Возможно ли было, чтобы новые господа, завладевшие богатством старых сеньоров, отправившие на гильотину Людовика XVI Капета и тем сжегшие за собой мосты, согласились на восстановление монархии Бурбонов? Это было исключено, так как противоречило их интересам.
Но тысячелетняя монархия имела многих сторонников в стране, а возглавлявшая роялистскую партию эмигрантская знать не хотела, а может, и не умела трезво оценивать чуждые ей интересы. Надежда, пробудившаяся в кругах роялистов после 9 термидора, росла по мере того, как термидорианцы удар за ударом сокрушали силы народа. После жерминаля и прериаля робкие ожидания переросли в уверенность. В эмигрантских кругах в Петербурге, Турине, Вене, Лондоне уже готовились к торжественному въезду Людовика XVIII во дворец своих предков, белые лилии снова входили в моду.

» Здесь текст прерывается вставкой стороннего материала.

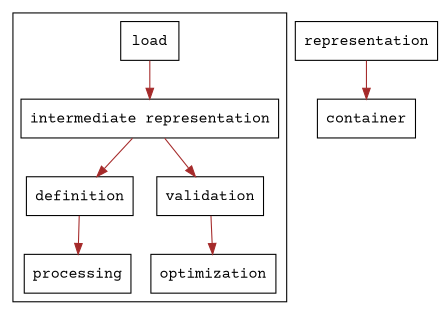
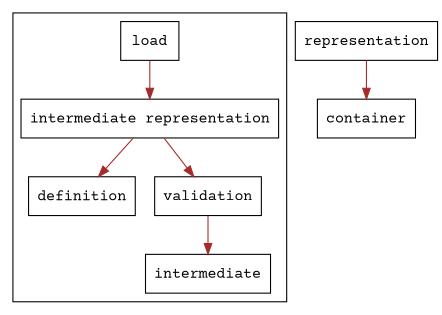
  digraph {
    fontname="Courier Prime"
    node [fontname="Courier Prime" shape=box]
    edge [color=brown fontname="Courier Prime"]
    n1 [label="intermediate representation"]
    definition
    load
-   processing
    validation
-   optimization
+   optimization [label=intermediate]
    n7 [label=representation]
    container
    subgraph cluster_1 {
      n1
      definition
      load
-     processing
      validation
      optimization
    }
    n1 -> definition
    n1 -> validation
-   definition -> processing
    load -> n1
    validation -> optimization
    n7 -> container
  }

Новая конституция, обсуждавшаяся летом 1795 года, хотя и сохраняла во Франции республиканский строй, своим острием была направлена против народа. Отменив всеобщее избирательное право, установив высокий избирательный ценз, две палаты вместо одной и исполнительную власть — Директорию, наделенную весьма широкими правами, творцы новой конституции создавали новый режим, новую страну — «страну, управляемую собственниками», как открыто сказал о том один из термидорианских лидеров — Буасси д'Англа.
Роялисты не без основания рассчитывали, что избирательная система, установленная конституцией III года Республики, обеспечит им большинство в будущих собраниях и, следовательно, возможность «законного» восстановления монархии.
Роялистская партия не представляла собой чего-либо единого. Напротив, не было ничего более пестрого, противоречивого, разноголосого, чем партия сторонников монархии. Логика реакционной политики заставляла передвигаться вправо многих из тех, кто недавно называл себя «защитником свободы». Бывшие жирондисты, фельяны, сторонники Лафайета в 1795 году уже склонялись к признанию преимуществ монархии. Виднейшие деятели термидорианского Конвента, творцы новой конституции Буасси д'Англа, Ларевельер-Лепо, Ланжюине, Лакретель считались, и с должным основанием, монархистами, хотя между ними имелись немалые политические различия.
Еще более резкая разница была между конституционными монархистами во Франции и роялистами эмиграции. Общим, что объединяло всех эмигрантов, была неистовая ненависть к революции. У них пересыхало горло от неутолимой жажды мести. Злобно-кощунственная фраза д'Антрэга: «Я буду Маратом контрреволюции; я отрублю сто тысяч голов» — не была только его личным желанием. Граф Ферран, будущий министр Людовика XVIII, требовал сорок четыре тысячи казней. Граф Утремон хотел, чтобы все, купившие имущество духовенства, были расстреляны[167]. Но дальше мечтаний о кровавом возмездии сплоченность роялистов не шла. Эмиграцию раздирали склоки, интриги, взаимные обвинения.
В 1795 году большинству сторонников монархии представлялось, что движение вправо, непрерывно совершавшееся во Франции с 9 термидора, самим ходом вещей приведет их к власти.
Но такую перспективу учитывали и термидорианцы. Чтобы не допустить преобладания роялистов в будущих законодательных органах и прочно удержать за собой власть, они нашли простое решение. Декретами 5 и 13 фрюктидора (22 и 30 августа 1795 года) термидорианский Конвент постановил, что две трети состава будущих законодательных собраний должны быть избраны из числа депутатов Конвента.
Надежды роялистов на легкий, конституционный путь к реставрации монархии рухнули. Декрет о двух третях вызвал их ярость. Нельзя ли добиться тех же результатов иными путями? Эта мысль в течение сентября воодушевляла сторонников монархии. В столице было много роялистов, хорошо вооруженных и научившихся за бурные годы обращаться с оружием. Среди офицеров Парижского гарнизона было немало сторонников монархии. Ходили слухи, что к их числу принадлежит и командующий вооруженными силами столицы генерал Мену. Еще осмотрительнее, с глазу на глаз, и то как нечто крайне сомнительное, шепотом передавали, что на сторону монархии перешел «сам» генерал Пишегрю.